Dr Newe Thomas

Project Supervisor: Dr Tom Newe Project No: TN-1
Project Title:    Inexpensive Radio Frequency Spectrum Analyser
Course Suitability: BE/BSc

Background:

The 2.4 GHz frequency band is used by WiFi, Bluetooth and other wireless devices therefore scanning this band allows monitoring most wireless communications. The task is to build an easy to use tool that visualizes the 2.4GHz wireless landscape and allows the different devices to be identified according to their spectrum.

The Project:

Build a GUI for a PC/android software measurement application that communicates via USB with an Arduino or Raspberry PI which performs the RF band scanning.

Look here https://nurdspace.nl/Arduino_Radio_Spectrum_Analyzer_prototype_on_a_breadboard for a similar project.

The tool should be capable of identifying devices based on their spectrum.

The Requirements:

Good knowledge of a programming language like Python, Java, C++, C# etc…

Basic knowledge of graphical user interface design and implementation.

 

Project Supervisor: Dr Tom Newe Project No: TN-2
Project Title: Simulation Tools suitable for the testing of WSN/IoT Routing Protocols
Course Suitability: BE/BSc

Background:

There is a growing interest in providing fine-grained metering and control of living/health environments using low power wireless devices. Wireless Sensor Networks (WSNs), which consist of spatially distributed self-configurable sensors, meet this requirement. Since running real testbed experiments is costly and time consuming, simulation is essential to the study WSNs. Simulation tools are currently the most common way to test new applications and protocols in the field. This proposal aims to review some of the main-stream WSNs simulators currently in use: NS-2, NS-3, OMNeT++, TOSSIM, EmStar, J-Sim, ATEMU, and Avrora etc.

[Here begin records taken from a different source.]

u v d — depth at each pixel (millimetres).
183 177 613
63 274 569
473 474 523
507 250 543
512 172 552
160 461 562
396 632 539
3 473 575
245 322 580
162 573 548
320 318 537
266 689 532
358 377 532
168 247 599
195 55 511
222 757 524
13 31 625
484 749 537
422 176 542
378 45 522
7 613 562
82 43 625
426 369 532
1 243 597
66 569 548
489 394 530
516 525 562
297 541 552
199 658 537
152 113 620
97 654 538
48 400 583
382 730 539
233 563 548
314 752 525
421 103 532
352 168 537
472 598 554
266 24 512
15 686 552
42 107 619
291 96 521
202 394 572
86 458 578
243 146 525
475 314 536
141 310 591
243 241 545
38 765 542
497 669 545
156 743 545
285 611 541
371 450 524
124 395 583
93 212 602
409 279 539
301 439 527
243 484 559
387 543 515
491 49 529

The project will setup and evaluate two simulators and perform a comparison based on their capabilities and suitability for use in the simulation of WSN Routing Protocols.

The Project:

WSNs for the monitoring of living/health environments is a hot and current research topic and forms the basis of many health related IoT (Internet of Things) applications. Many of the network details applicable for use in WSNs are not yet standardized. The design of suitable protocols for the provision of secure routing in the wireless world requires significant testing and verification. This often requires the use of a WSN testbed, however the building of a testbed that can support hundreds of wireless nodes is costly and time consuming. Therefore, WSNs simulation is important and necessary for WSNs and IoT application development. New protocols/schemes can be evaluated in a very large scale network and different network factors/properties can be evaluated by tuning configurable parameters in the simulation tool. Consequently, simulation is essential to the study of WSNs and its protocols before being released in the field. Usage of these tools is not a trivial task as the configuration setup necessary is generally complex and detailed. This project proposes to review two simulators currently available in the area with the goal of becoming familiar with their capabilities and suitability for testing Routing Protocols (Secure protocols if possible) for use with WSNs.

 

Project Supervisor: Dr Tom Newe Project No: TN-3
Project Title: MESH network demonstrator for Wireless Sensor Networks.
Course Suitability: BE, BSc

Project Description:

Develop a PC application that allows a MESN network configuration of a wireless sensor network to be demonstrated/simulated. The demonstration is to allow the network to be modelled for varying fault conditions (like node drop out, node revocation etc.) and to show how the network recovers from these faults. The fault conditions are to be specified as part of the work.

The simulator/demonstrator is to show how the network recovers from the various faults – if it can recover.

The demonstrator should be graphics based and easy to use.

The Requirements:

Good knowledge of a programming language like Python, Java, C++, C# etc… Good knowledge of graphical user interface design and implementation.